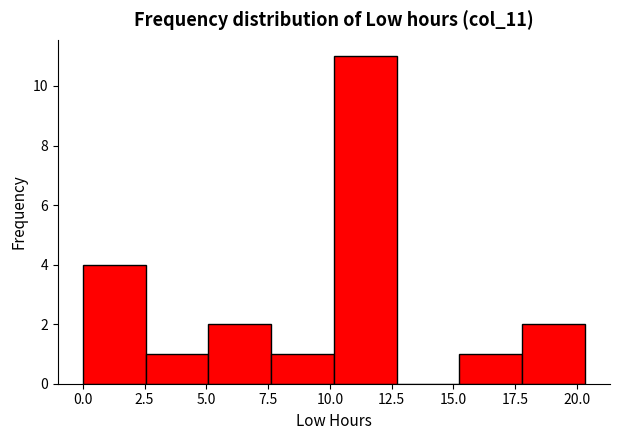

Which range on the x-axis has the tallest bar?

10.0 to 12.5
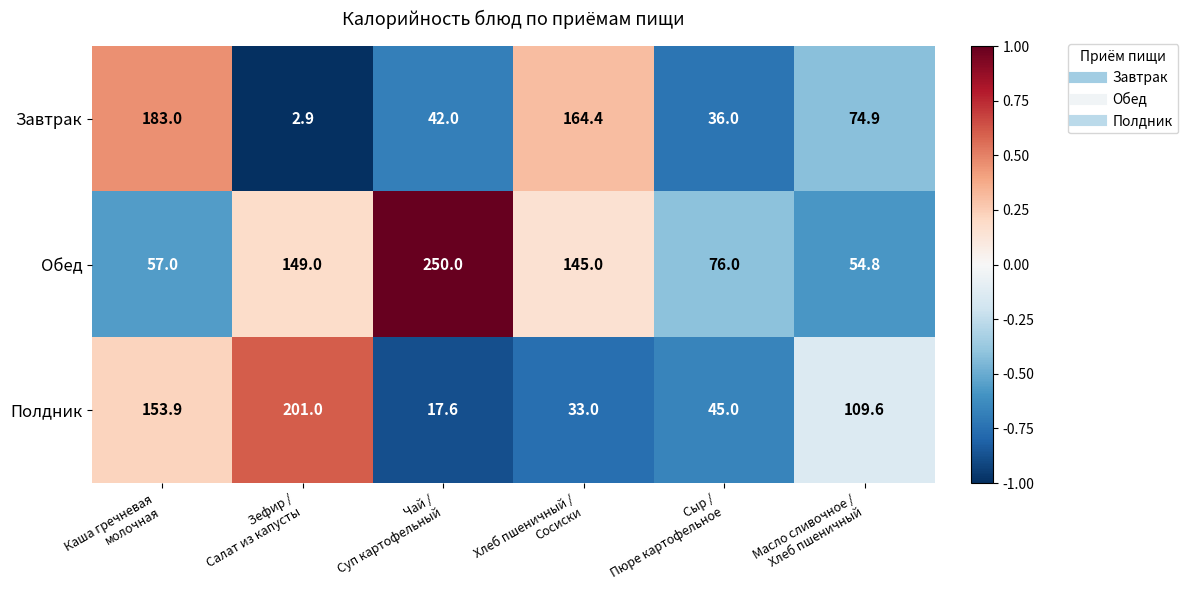

What is the minimum value shown in the chart?

2.9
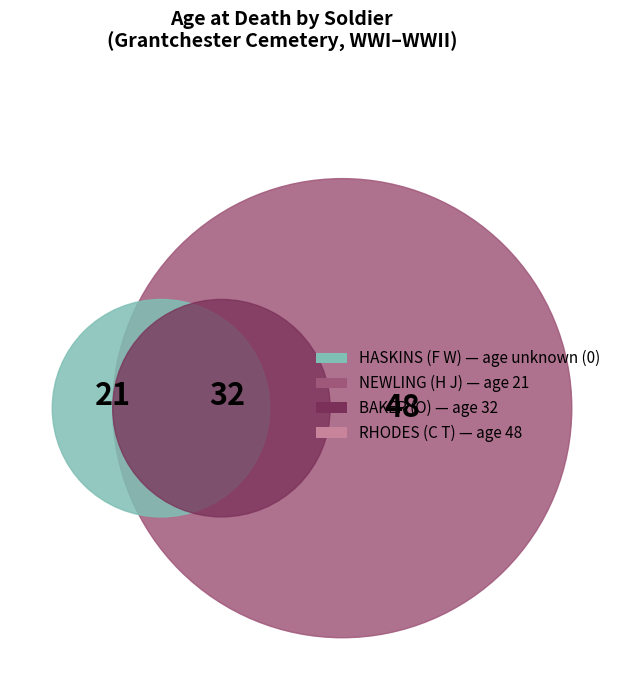

Is the sum of HASKINS (F W) and NEWLING (H J) greater than half?

No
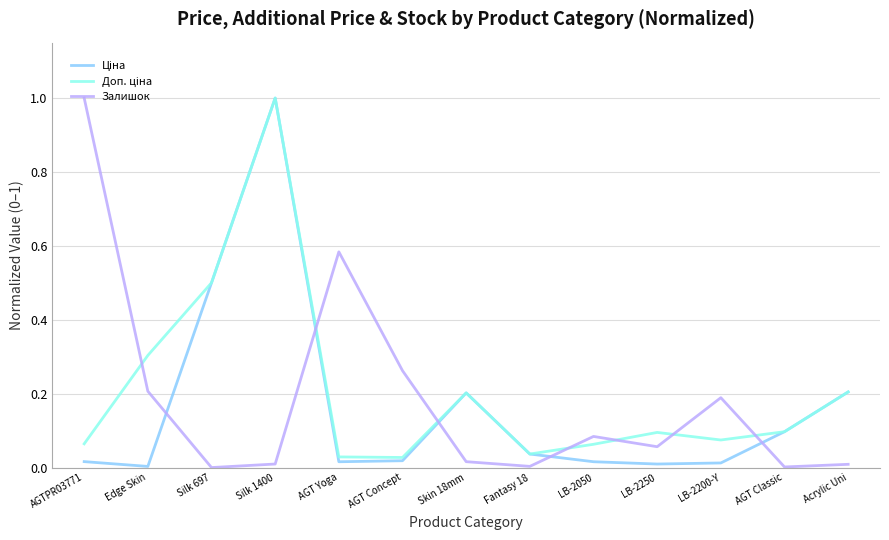

What position from the right is Silk 697?

11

-*-*-

YOUR GOAL: Render the rows above as a JSON list of strings, one string per line. Skip blank lines and leave out the pictures.

RESPONSE FOR THIS EXERCISE:
[
  "Which range on the x-axis has the tallest bar?",
  "10.0 to 12.5",
  "What is the minimum value shown in the chart?",
  "2.9",
  "Is the sum of HASKINS (F W) and NEWLING (H J) greater than half?",
  "No",
  "What position from the right is Silk 697?",
  "11"
]